Comment travailles tu tes lyrics ?
Je n’ai pas de méthode pré-définie, je peux être inspiré par un thème musical, ou au contraire avoir une mélodie et un thème en tête. Ensuite, j’essaie differentes instrus puis on entame une composition "sur-mesure". J’aime être seule pour écrire, d’ailleur je dispose d’un magnéto multipistes afin d’enregistrer tous mes premiers jets, il faut que ça soit spontané! Ensuite je peaufine et on passe aux arrangements de l’instrumental, et cela jusqu’à satisfaction! En général mes proches sont les premiers à qui je demande leur impression avant la sortie d’un titre…
Tu travailles avec Major Skat depuis combien de temps ?
Je travaille avec Major Skat depuis 1999. On s’était déjà croisé à l’époque de 3Dom Sound, mais on ne bossait pas ensemble.

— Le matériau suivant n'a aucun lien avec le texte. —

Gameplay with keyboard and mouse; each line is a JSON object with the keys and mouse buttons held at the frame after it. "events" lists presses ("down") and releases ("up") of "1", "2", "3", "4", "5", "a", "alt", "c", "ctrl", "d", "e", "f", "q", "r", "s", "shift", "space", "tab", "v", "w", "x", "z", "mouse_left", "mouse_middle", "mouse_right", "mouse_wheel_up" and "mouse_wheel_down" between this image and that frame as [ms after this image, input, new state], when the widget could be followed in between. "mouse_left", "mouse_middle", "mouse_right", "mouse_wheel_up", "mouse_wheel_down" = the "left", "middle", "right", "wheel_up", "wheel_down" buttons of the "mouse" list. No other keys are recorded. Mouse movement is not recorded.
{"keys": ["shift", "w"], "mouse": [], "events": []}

Parles nous du Kilowax Sound System.
A la base Kilowax est le sound de Major Skat, sélecteur et Maître de Cérémonie! Il est le premier à avoir enregistré les Dub-Plates en Kréyol et ce depuis qu’il était le sélecteur de 3Dom Sound avec Dalton. Logiquement, des deejays tels que Bronx MC, Slikee, Lt Willa, Tiwony et beaucoup d'autres enregistraient pour lui et tournaient avec le Kilowax sound. En 1999 Major Skat me proposa d’intégrer le sound comme deejay résidant. Kilowax est un sound qui a la particularité de jouer pour un publique majoritairement féminin! Les sélections vont souvent des standards classiques en passant par des lovers tunes, des remix hip-hop reggae, des dub-plates et surtout une bonne ambiance jusqu’au lever du jour!
Quels sont tes projets ?
Depuis un an je suis de retour sur la scène commerciale avec le maxi CD "Ren Là". Je suis co-productrice de ce projet, sortit sur le label Kilowax Music. L’auto-production demande de s’impliquer à tous les niveaux, et je viens de boucler une année de tournée dans les antilles française. Je dois continuer à être disponible pour faire connaître "Ren Là" hors des antilles, et en même temps préparer mon nouvel opus. Je prévois une nouvelle galette avec des titres un peu plus personnels, tout en poursuivant ma recherche d’originalité musicale. Ne vous inquiétez pas la Gwadamuffin’ Lady ne tardera pas à débarquer chez vous avec de nouvelles chroniques!